__WHAT YOU WILL DO__. Repeat nothing but the lines below running from the one containing "pinky tip: (182, 246)" to the one containing "middle mcp: (113, 92)". Keep both end lines.

Segment Start: DATA PROVIDED

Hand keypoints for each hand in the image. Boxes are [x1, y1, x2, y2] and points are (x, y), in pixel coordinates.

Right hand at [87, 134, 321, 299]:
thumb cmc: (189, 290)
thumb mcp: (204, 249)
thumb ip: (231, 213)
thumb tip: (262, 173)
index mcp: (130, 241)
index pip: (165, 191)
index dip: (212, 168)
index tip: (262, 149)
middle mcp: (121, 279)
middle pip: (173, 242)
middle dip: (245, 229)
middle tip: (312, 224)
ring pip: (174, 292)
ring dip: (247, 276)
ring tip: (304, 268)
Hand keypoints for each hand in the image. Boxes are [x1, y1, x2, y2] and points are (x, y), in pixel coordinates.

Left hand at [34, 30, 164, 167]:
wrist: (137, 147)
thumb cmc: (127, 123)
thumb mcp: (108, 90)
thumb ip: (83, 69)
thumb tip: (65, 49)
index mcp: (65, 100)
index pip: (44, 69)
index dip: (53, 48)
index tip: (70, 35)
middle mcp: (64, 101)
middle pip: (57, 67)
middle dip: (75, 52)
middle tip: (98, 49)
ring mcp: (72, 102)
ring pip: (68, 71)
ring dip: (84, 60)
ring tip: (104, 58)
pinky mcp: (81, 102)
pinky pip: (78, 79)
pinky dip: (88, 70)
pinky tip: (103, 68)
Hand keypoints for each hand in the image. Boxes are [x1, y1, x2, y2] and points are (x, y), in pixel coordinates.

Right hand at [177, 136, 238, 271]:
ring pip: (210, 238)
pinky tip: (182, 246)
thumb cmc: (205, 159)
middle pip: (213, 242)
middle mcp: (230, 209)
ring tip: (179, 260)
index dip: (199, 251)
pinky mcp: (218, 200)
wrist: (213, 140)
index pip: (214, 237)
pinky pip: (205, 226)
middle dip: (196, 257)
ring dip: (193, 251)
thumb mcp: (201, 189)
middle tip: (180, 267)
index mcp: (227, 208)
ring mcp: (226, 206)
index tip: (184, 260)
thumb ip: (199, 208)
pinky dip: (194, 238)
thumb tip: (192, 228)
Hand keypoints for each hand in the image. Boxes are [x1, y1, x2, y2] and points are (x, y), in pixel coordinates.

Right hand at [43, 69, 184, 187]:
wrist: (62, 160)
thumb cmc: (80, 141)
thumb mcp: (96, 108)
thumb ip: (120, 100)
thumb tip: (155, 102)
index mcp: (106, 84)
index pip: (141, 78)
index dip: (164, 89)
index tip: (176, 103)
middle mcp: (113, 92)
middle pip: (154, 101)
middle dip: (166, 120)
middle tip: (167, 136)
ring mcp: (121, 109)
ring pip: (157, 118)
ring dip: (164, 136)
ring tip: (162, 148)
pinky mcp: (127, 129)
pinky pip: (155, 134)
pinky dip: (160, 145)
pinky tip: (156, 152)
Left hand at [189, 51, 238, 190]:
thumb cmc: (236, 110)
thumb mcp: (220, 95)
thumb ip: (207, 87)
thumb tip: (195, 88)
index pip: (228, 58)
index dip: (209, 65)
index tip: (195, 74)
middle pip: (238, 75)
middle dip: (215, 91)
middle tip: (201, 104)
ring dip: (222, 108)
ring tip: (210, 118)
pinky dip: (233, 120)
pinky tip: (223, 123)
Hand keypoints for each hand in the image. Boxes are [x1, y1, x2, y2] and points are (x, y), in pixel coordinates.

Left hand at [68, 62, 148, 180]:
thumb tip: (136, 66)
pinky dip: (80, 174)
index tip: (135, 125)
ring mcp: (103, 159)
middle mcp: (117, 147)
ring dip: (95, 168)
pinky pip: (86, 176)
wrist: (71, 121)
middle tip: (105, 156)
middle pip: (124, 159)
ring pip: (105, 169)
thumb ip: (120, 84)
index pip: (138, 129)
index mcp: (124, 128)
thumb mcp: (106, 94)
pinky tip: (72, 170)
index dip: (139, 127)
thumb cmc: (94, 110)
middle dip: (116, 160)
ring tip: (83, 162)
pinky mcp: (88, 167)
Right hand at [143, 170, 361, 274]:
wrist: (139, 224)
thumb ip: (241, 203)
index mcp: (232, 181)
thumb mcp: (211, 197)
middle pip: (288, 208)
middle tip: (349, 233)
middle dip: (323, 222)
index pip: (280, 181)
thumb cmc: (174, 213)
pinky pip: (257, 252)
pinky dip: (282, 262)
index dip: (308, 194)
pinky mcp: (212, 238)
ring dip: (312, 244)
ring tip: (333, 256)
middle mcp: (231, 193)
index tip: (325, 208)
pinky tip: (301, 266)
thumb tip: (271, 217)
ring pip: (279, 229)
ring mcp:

Segment End: DATA PROVIDED

__ANSWER BELOW__.
pinky tip: (182, 246)
thumb cmc: (205, 159)
middle pip: (213, 242)
middle mcp: (230, 209)
ring tip: (179, 260)
index dip: (199, 251)
pinky mcp: (218, 200)
wrist: (213, 140)
index pip: (214, 237)
pinky pip: (205, 226)
middle dip: (196, 257)
ring dip: (193, 251)
thumb mcp: (201, 189)
middle tip: (180, 267)
index mcp: (227, 208)
ring mcp: (226, 206)
index tip: (184, 260)
thumb ip: (199, 208)
pinky dip: (194, 238)
thumb tip: (192, 228)
Hand keypoints for each hand in the image. Boxes are [x1, y1, x2, y2] and points are (x, y), in pixel coordinates.

Right hand at [43, 69, 184, 187]:
wrist: (62, 160)
thumb cmc: (80, 141)
thumb mcp: (96, 108)
thumb ip: (120, 100)
thumb tip: (155, 102)
index mcp: (106, 84)
index pip: (141, 78)
index dip: (164, 89)
index tip: (176, 103)
middle mcp: (113, 92)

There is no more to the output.